### What the task requires
Although pictures appear in the entries below, leave them out and print exactly the lines from the first line through the line containing "index mcp: (1246, 276)".

### Data shown
····················

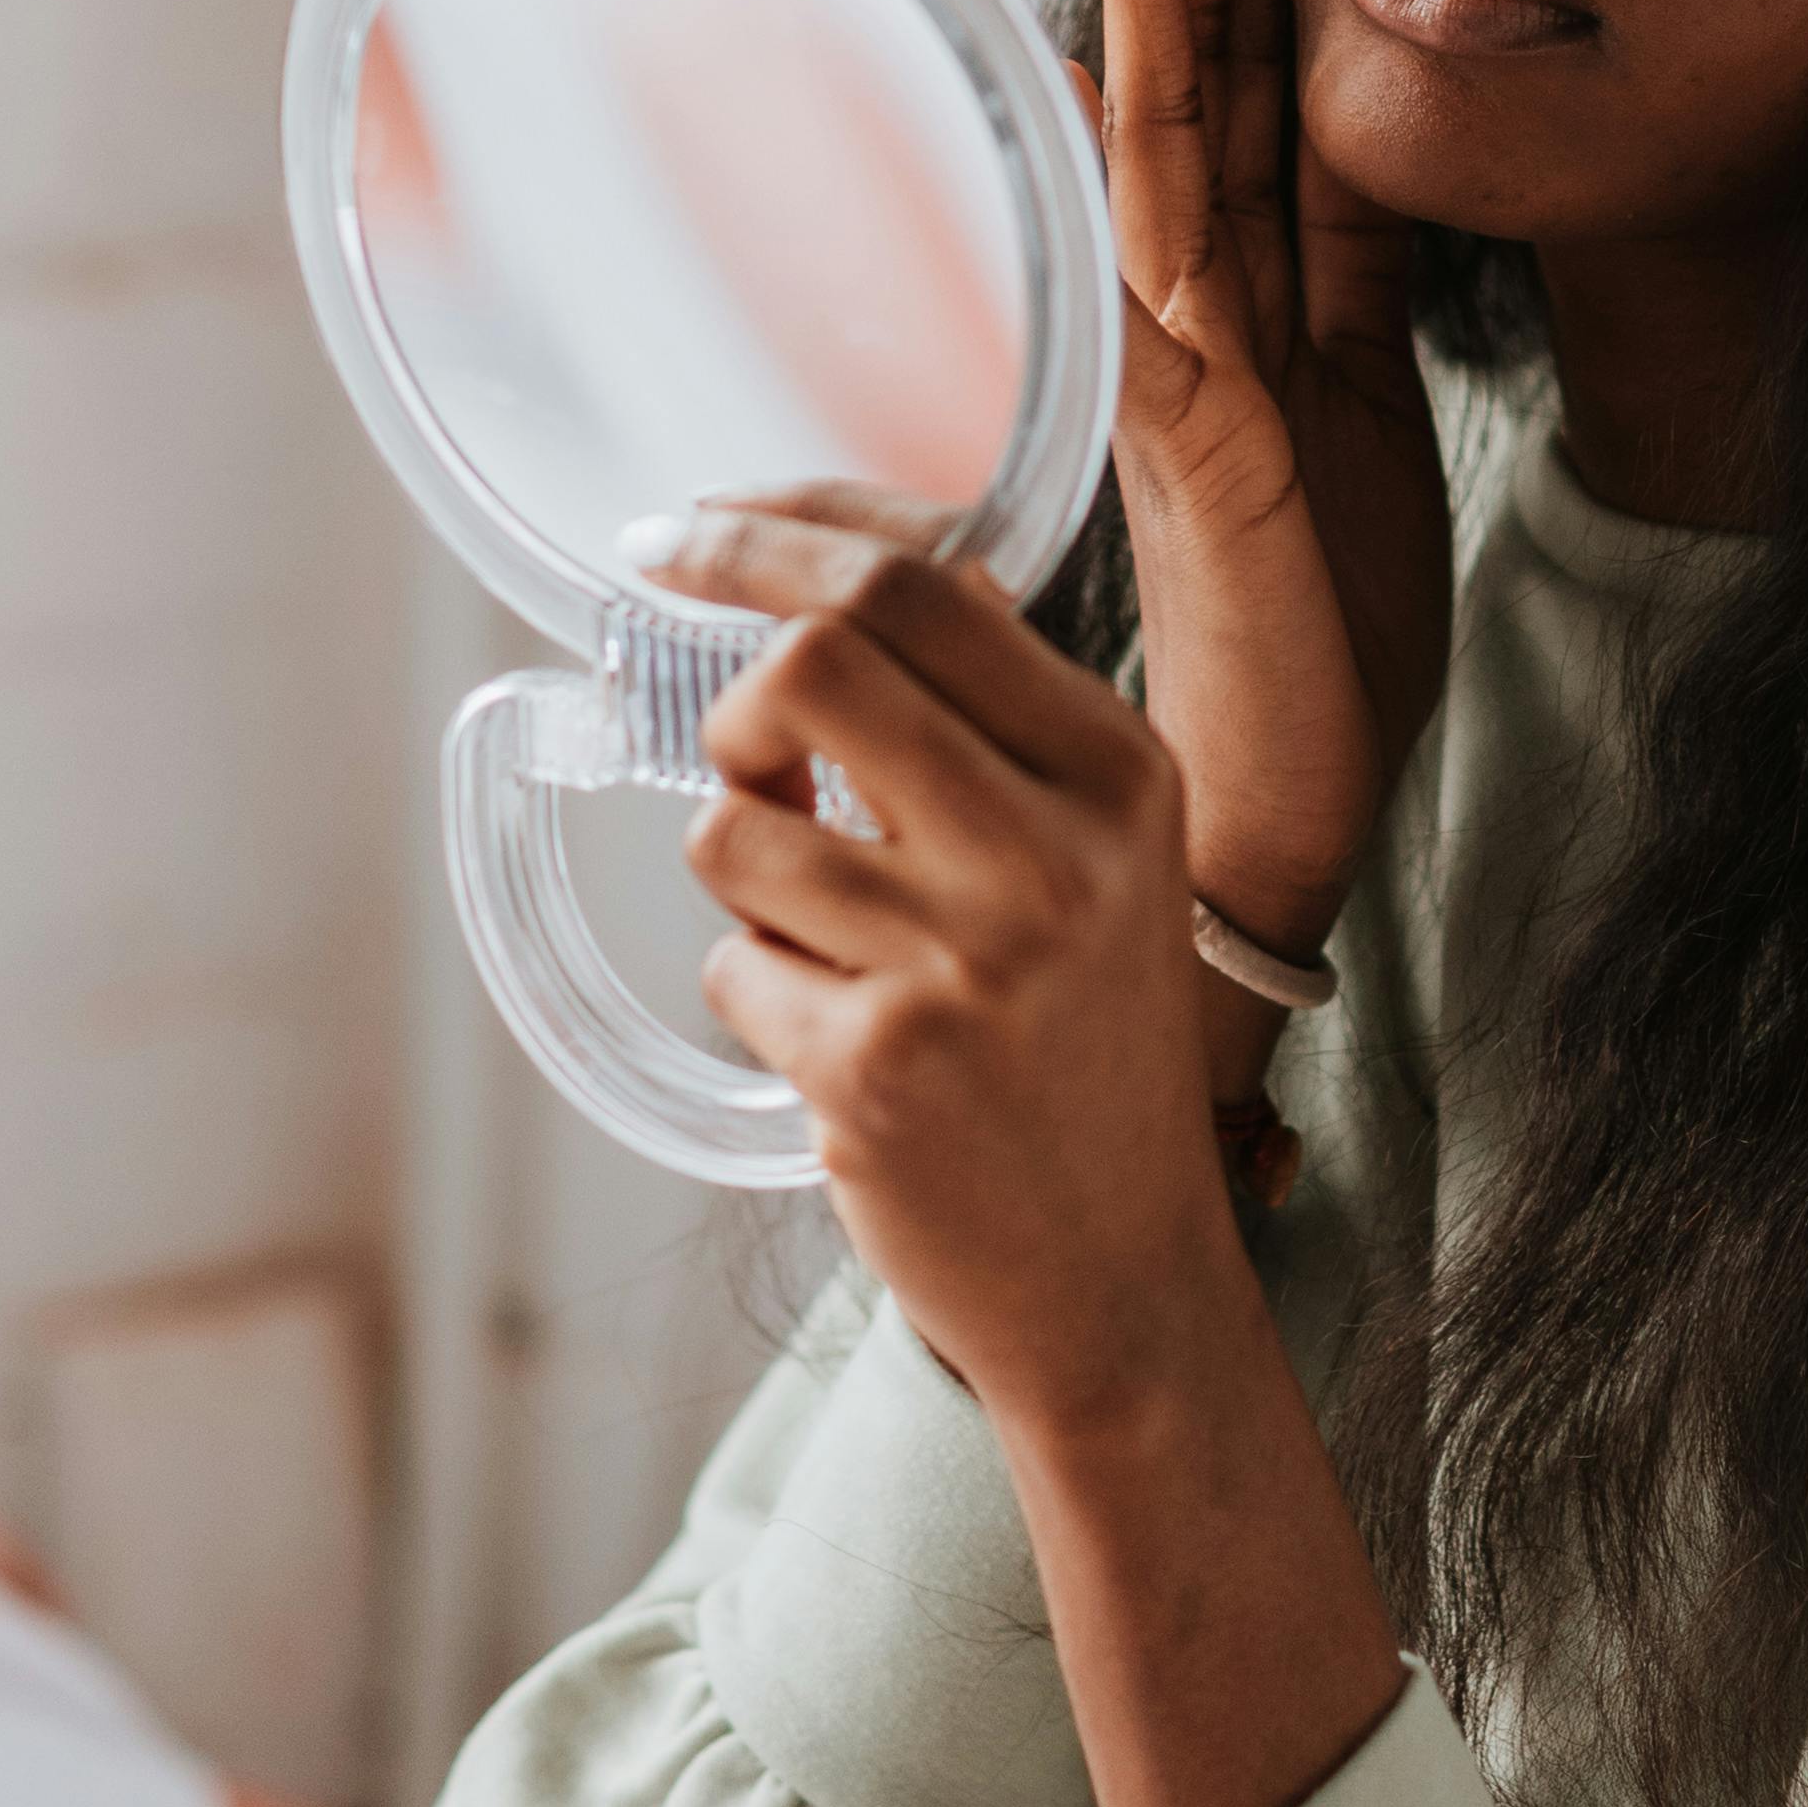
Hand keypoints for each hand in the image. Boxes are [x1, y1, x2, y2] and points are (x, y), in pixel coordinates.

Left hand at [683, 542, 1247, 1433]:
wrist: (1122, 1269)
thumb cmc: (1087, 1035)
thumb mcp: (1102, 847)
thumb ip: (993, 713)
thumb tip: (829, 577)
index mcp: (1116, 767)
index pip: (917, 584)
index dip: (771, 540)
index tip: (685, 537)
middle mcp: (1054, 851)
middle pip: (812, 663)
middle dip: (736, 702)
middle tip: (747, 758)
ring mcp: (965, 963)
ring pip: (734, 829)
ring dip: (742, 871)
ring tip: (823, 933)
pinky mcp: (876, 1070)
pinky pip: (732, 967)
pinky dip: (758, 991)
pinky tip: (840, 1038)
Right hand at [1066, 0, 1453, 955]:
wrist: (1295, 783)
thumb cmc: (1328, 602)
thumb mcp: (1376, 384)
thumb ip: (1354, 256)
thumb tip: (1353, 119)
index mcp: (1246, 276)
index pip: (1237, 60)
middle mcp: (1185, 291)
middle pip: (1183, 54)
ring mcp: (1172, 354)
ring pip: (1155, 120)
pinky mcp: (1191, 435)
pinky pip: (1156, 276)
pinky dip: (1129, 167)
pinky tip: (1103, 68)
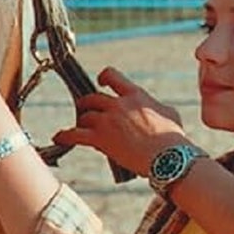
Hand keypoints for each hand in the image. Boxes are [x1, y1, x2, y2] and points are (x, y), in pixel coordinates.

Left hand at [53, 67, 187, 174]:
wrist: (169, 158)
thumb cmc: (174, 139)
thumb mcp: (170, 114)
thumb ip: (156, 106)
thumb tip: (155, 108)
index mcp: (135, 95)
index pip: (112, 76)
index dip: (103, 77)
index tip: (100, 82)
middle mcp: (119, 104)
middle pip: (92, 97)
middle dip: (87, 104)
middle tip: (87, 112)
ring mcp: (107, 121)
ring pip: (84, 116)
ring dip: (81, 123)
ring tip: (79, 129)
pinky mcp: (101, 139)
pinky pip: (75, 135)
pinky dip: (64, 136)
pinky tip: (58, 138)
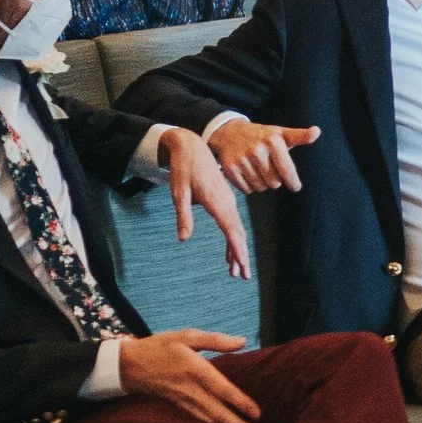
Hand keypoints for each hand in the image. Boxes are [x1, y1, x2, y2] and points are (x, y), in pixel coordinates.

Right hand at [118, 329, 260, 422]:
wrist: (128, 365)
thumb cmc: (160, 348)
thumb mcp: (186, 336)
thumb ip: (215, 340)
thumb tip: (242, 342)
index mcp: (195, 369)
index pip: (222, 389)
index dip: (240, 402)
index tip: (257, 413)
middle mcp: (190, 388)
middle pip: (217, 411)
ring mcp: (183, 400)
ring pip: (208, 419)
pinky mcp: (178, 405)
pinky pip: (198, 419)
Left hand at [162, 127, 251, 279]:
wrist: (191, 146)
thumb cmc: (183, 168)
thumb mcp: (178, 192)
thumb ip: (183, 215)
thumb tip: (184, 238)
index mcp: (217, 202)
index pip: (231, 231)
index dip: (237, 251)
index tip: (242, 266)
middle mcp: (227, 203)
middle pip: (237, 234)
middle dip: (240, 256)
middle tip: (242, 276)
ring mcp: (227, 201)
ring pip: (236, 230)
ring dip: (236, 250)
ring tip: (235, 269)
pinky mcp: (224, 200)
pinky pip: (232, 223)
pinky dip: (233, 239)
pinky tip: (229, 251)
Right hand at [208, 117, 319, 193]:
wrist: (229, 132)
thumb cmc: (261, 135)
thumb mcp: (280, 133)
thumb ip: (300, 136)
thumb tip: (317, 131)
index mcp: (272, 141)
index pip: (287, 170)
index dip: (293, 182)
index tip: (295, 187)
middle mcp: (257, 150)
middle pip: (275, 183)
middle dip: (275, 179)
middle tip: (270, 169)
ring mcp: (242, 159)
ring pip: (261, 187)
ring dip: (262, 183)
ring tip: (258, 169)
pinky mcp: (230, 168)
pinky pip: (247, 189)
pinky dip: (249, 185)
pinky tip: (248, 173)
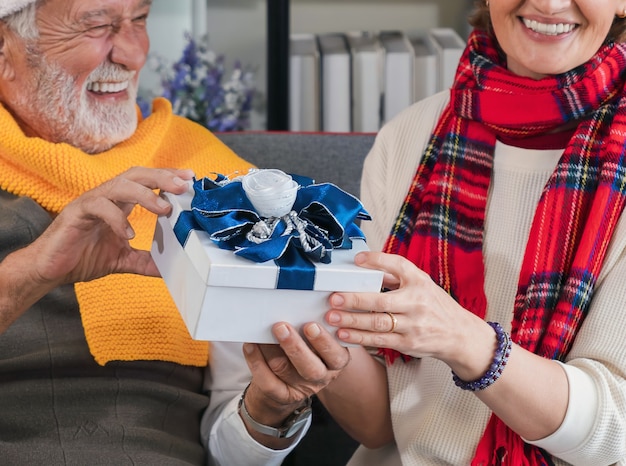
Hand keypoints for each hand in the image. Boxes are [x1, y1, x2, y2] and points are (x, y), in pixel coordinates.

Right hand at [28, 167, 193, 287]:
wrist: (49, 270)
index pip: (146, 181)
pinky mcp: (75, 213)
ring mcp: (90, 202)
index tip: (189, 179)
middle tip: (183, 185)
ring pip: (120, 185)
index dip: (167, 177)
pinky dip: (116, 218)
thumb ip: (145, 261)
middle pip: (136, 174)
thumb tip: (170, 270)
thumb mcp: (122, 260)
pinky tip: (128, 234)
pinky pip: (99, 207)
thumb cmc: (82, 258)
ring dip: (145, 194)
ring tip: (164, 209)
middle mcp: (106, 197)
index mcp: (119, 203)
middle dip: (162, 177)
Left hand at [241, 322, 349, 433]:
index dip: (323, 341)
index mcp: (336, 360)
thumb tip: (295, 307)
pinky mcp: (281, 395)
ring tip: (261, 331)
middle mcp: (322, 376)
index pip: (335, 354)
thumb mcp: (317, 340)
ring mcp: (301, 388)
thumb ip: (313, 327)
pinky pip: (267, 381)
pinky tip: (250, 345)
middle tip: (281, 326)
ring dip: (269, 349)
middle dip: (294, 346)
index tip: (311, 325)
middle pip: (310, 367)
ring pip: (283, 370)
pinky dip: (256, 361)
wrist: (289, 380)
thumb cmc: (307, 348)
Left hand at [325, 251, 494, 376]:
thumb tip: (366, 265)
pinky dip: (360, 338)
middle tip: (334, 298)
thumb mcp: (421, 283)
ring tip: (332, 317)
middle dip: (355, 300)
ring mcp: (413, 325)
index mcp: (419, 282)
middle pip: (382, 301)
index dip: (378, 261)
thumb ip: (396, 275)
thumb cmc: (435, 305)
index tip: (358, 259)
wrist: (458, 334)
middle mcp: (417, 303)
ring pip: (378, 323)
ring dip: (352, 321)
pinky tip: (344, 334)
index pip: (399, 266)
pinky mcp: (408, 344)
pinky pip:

····················

### Result for this exercise
Hand keypoints for each hand in the image. Boxes are [x1, y1, x2, y2] and points are (x, y), in pixel coordinates.

Left hand at [683, 542, 1247, 1433]:
wrist: (1122, 1269)
thumb cmc: (1087, 1035)
thumb mcp: (1102, 847)
thumb ip: (993, 713)
thumb tip: (829, 577)
index mcp: (1116, 767)
index pip: (917, 584)
index dip: (771, 540)
index tip: (685, 537)
middle mcp: (1054, 851)
middle pip: (812, 663)
middle dip: (736, 702)
middle tip: (747, 758)
ring mcp: (965, 963)
ring pip: (734, 829)
ring dip: (742, 871)
ring tip: (823, 933)
pinky mcp: (876, 1070)
pinky pip: (732, 967)
pinky dip: (758, 991)
pinky tip: (840, 1038)
Right hand at [1066, 0, 1453, 955]:
wrist: (1295, 783)
thumb cmc: (1328, 602)
thumb mcp: (1376, 384)
thumb ip: (1354, 256)
thumb tip: (1353, 119)
index mcp: (1246, 276)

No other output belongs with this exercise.